Excerpt –
*** Block opens ***

The groupings within the dictyostelid phylogeny tree has undergone frequent reordering due to availability new evidence. Most currently accepted phylogenies of dictyostelids utilize genome sequencing and small subunit ribosomal DNA (ssu-rDNA). The dictyostelids can be further subdivided into four groups. In particular, group 4 contains the Dictyostelium discoideum species and differs from the other groups with its usage of cAMP as an attractant emitted during aggregation.

=== Evolution ===
Fossil calibrations indicate that dictyostelids class originally diverged into two major branches approximately 0.52 billion years ago. Current theories speculate that dictyostelid stalk and spore formation originally evolved as an adaptation to global glacial formations. Further subdivision of dictyostelids species likely arose as most glacial formations melted. Most species in major groups 1, 2, and 3 display an encystment ability that allows individuals to survive low temperatures, but spores have shown an increased ability in resisting lower temperatures. Group 4 differs from other major groups in a general lacking ability to encyst, but its spores have shown better resistances against lower temperatures relative to spores from other groups.

The internal phylogeny of the Dictyostelids is shown in the cladogram.

*** Block closes ***

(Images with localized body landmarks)

*** Block opens ***

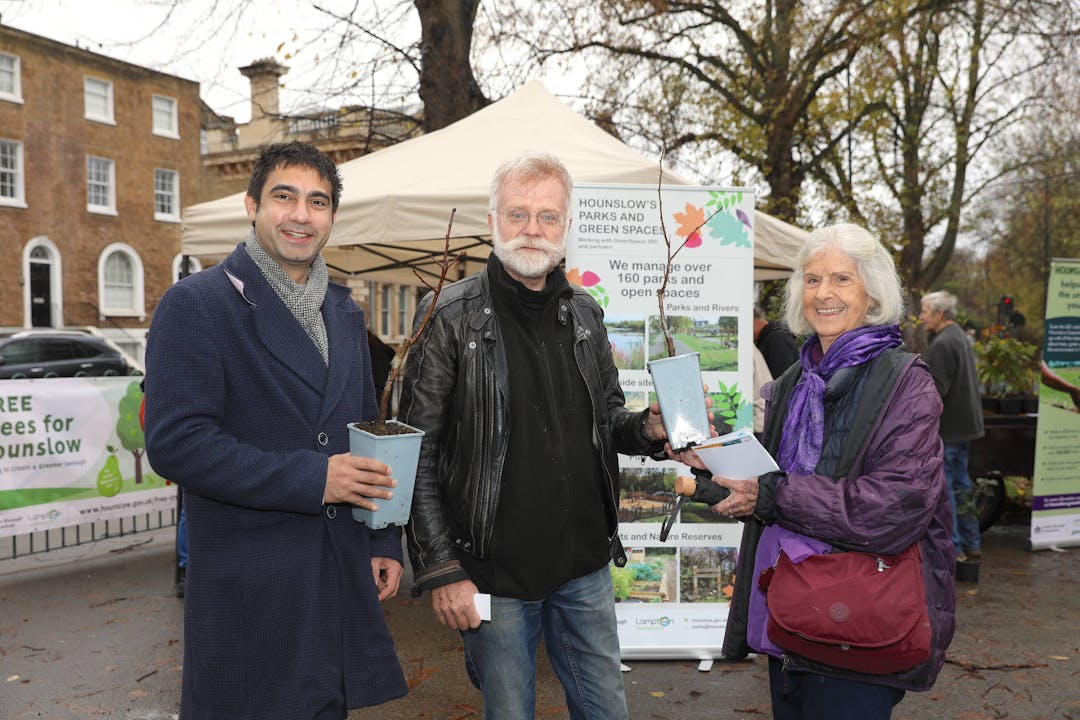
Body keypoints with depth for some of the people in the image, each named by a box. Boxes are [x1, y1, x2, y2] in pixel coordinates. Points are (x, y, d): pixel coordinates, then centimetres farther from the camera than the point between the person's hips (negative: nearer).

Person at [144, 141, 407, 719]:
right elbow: (174, 442, -17)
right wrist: (310, 479, -21)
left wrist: (384, 542, 11)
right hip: (248, 588, -6)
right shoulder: (197, 303, -9)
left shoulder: (343, 312, 12)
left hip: (344, 578, 6)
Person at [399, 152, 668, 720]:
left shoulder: (584, 313, 6)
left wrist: (646, 428, -4)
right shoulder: (451, 317, -10)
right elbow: (418, 457, -10)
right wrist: (441, 571, -14)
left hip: (585, 565, 5)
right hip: (494, 573, -4)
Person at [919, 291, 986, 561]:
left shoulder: (943, 344, -18)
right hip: (963, 425, 10)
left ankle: (952, 547, 2)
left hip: (946, 428, -10)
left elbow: (935, 389, -23)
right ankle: (971, 544, 24)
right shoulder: (960, 336, 14)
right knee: (960, 485, 17)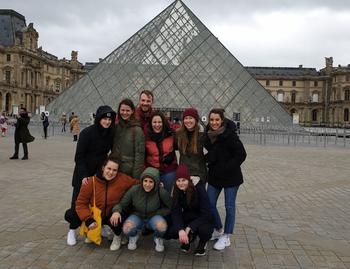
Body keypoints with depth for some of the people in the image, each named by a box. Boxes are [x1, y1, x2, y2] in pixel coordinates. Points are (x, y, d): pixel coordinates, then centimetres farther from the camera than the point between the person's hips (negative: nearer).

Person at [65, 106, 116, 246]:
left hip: (101, 171, 4)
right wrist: (83, 175, -20)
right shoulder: (87, 133, -18)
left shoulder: (111, 133, -5)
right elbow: (79, 156, -16)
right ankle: (72, 230, 15)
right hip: (84, 173, -4)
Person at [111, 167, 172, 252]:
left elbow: (170, 207, -9)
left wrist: (156, 213, -15)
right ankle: (133, 236, 10)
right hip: (137, 216, 1)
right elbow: (122, 203, -11)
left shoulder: (161, 192, -22)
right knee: (126, 229, -31)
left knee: (162, 227, -34)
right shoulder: (134, 190, -19)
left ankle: (158, 238, 5)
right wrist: (116, 211, -31)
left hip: (153, 217, -1)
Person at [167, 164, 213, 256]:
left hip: (203, 218, -4)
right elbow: (175, 212, -15)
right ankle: (189, 238, 11)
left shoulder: (199, 188, -24)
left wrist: (188, 229, -31)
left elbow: (205, 214, -25)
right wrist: (181, 230, -33)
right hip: (187, 218, 4)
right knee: (172, 232, -23)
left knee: (204, 230, -37)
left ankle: (203, 242, 1)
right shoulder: (176, 191, -11)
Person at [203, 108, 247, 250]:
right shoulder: (208, 134, 1)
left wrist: (226, 168, -19)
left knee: (229, 206, 6)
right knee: (210, 204, 10)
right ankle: (218, 230, 33)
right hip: (214, 175, 6)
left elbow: (241, 155, -18)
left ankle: (226, 237, 20)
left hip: (230, 176, -6)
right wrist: (205, 159, -1)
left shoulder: (230, 135, -19)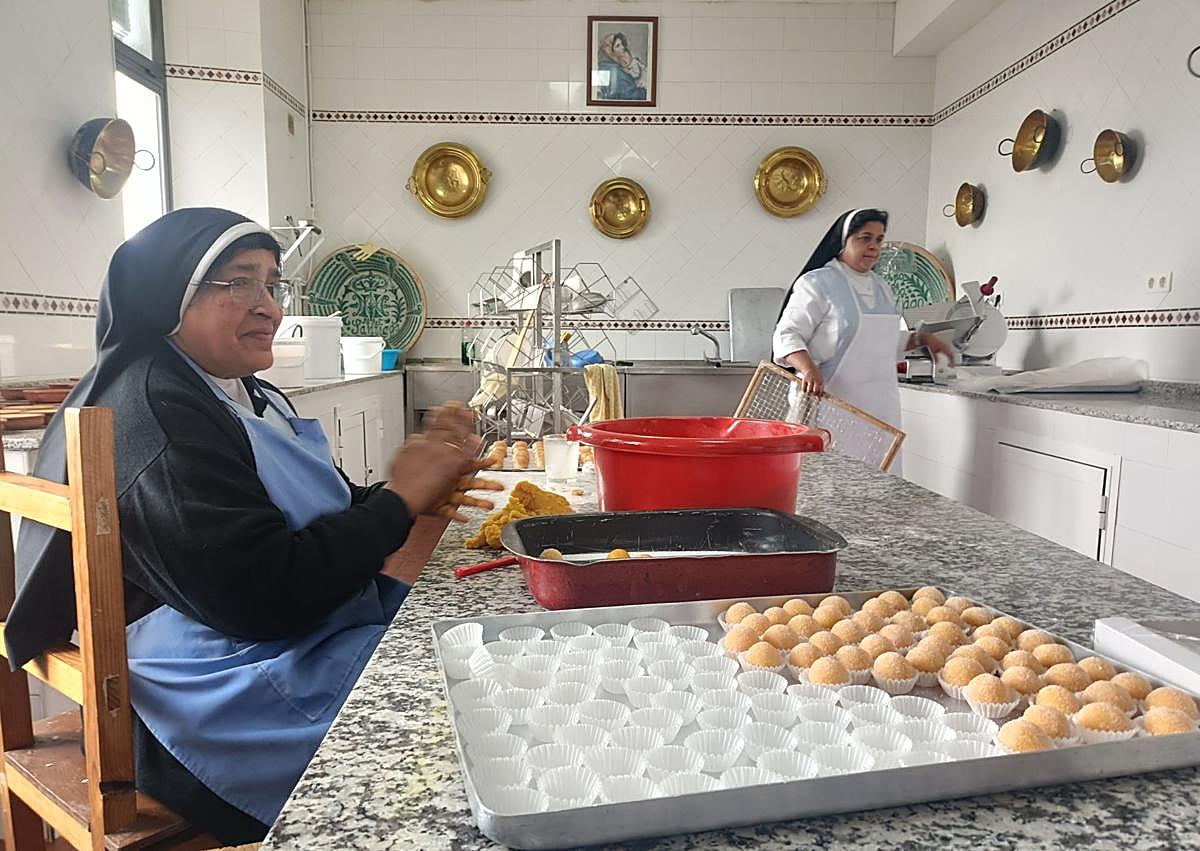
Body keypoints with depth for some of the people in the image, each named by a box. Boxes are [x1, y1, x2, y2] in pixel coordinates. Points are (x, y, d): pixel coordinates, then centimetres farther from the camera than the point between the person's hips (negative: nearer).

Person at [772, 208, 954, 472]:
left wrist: (922, 339, 17)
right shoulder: (817, 283, -5)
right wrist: (809, 369, -27)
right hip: (834, 405, -7)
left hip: (880, 405, 7)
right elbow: (787, 335, -11)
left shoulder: (881, 286, 19)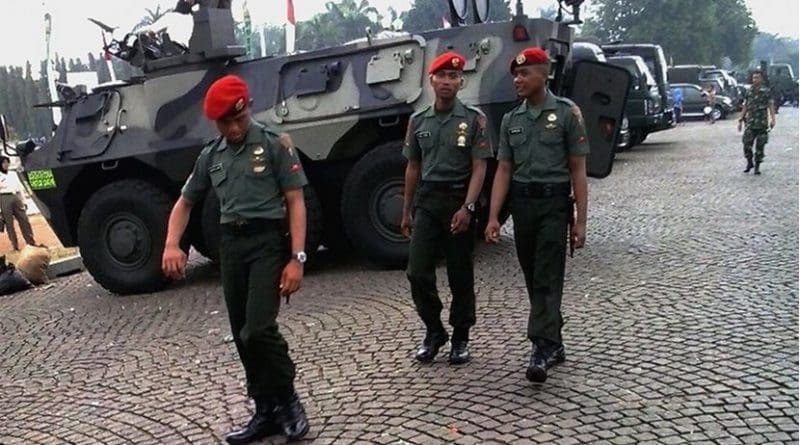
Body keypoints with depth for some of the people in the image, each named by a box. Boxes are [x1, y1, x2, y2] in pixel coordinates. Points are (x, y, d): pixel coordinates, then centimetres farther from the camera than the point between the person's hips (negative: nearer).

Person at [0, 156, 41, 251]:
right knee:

*** Block closes ***

Requirement 1 –
Retype the dictyostelid excerpt between "The groupings within" and "emitted during aggregation.", inclusive.
Requirement 2 –
According to the dictyostelid excerpt, why have the groupings within the dictyostelid phylogeny tree been reordered so often?
Requirement 3 –
Proceed with the dictyostelid excerpt from the point where it stops.
The listing has no connection to the dictyostelid excerpt.

Written reply 1 –
The groupings within the dictyostelid phylogeny tree has undergone frequent reordering due to availability new evidence. Most currently accepted phylogenies of dictyostelids utilize genome sequencing and small subunit ribosomal DNA (ssu-rDNA). The dictyostelids can be further subdivided into four groups. In particular, group 4 contains the Dictyostelium discoideum species and differs from the other groups with its usage of cAMP as an attractant emitted during aggregation.

Written reply 2 –
The groupings have been reordered frequently because new evidence has become available.

Written reply 3 –
=== Taxonomy ===

Class Dictyostelia Lister 1909 em. Olive 1970
- Genus ?Calospeira Arnaud 1949
- Genus ?Coenonia van Tieghem 1884 non Vandamme et al. 1999
- Genus ?Synstelium Baldauf, Sheikh & Thulin 2017
- Order Actyosteliales Baldauf, Sheikh & Thulin 2017
  - Family Cavenderiaceae Baldauf, Sheikh & Thulin 2017
    - Genus Cavenderia Baldauf, Sheikh & Thulin 2017
  - Family Acytosteliidae Raper ex Raper & Quinlan 1958
    - Genus Acytostelium Raper 1956
    - Genus Heterostelium Baldauf, Sheikh & Thulin 2017
    - Genus Rostrostelium Baldauf, Sheikh & Thulin 2017
- Order Dictyosteliales Olive ex Kirk, Cannon & David 2001
  - Genus ?Coremiostelium Baldauf, Sheikh & Thulin 2017
  - Genus ?Heliomycopsis Arnaud 1949
  - Genus ?Pygmomyces Arnaud 1949
  - Genus †?Myxomitodes Bengtson et al. 2007
  - Genus ?Rhabdocystis Arnaud 1949
  - Family Dictyosteliidae Rostafinski 1875 ex Cooke 1877
    - Dictyostelium Brefeld 1870
    - Polysphondylium Brefeld 1884
  - Family Raperosteliaceae Baldauf, Sheikh & Thulin 2017
    - Genus Hagiwaraea Baldauf, Sheikh & Thulin 2017
    - Genus Raperostelium Baldauf, Sheikh & Thulin 2017
    - Genus Speleostelium Baldauf, Sheikh & Thulin 2017
    - Genus Tieghemostelium Baldauf, Sheikh & Thulin 2017

==Model host organism for Legionella==
Dictyostelium shares many molecular features with macrophages, the human host of Legionella. The cytoskeletal composition of D. discoideum is similar to that of mammalian cells as are the processes driven by these components, such as phagocytosis, membrane trafficking, endocytic transit and vesicle sorting. Like leukocytes, D. discoideum possess chemotactic capacity. Hence, D. discoideum represents a suitable model system to ascertain the influence of a variety of host cell factors during Legionella infections.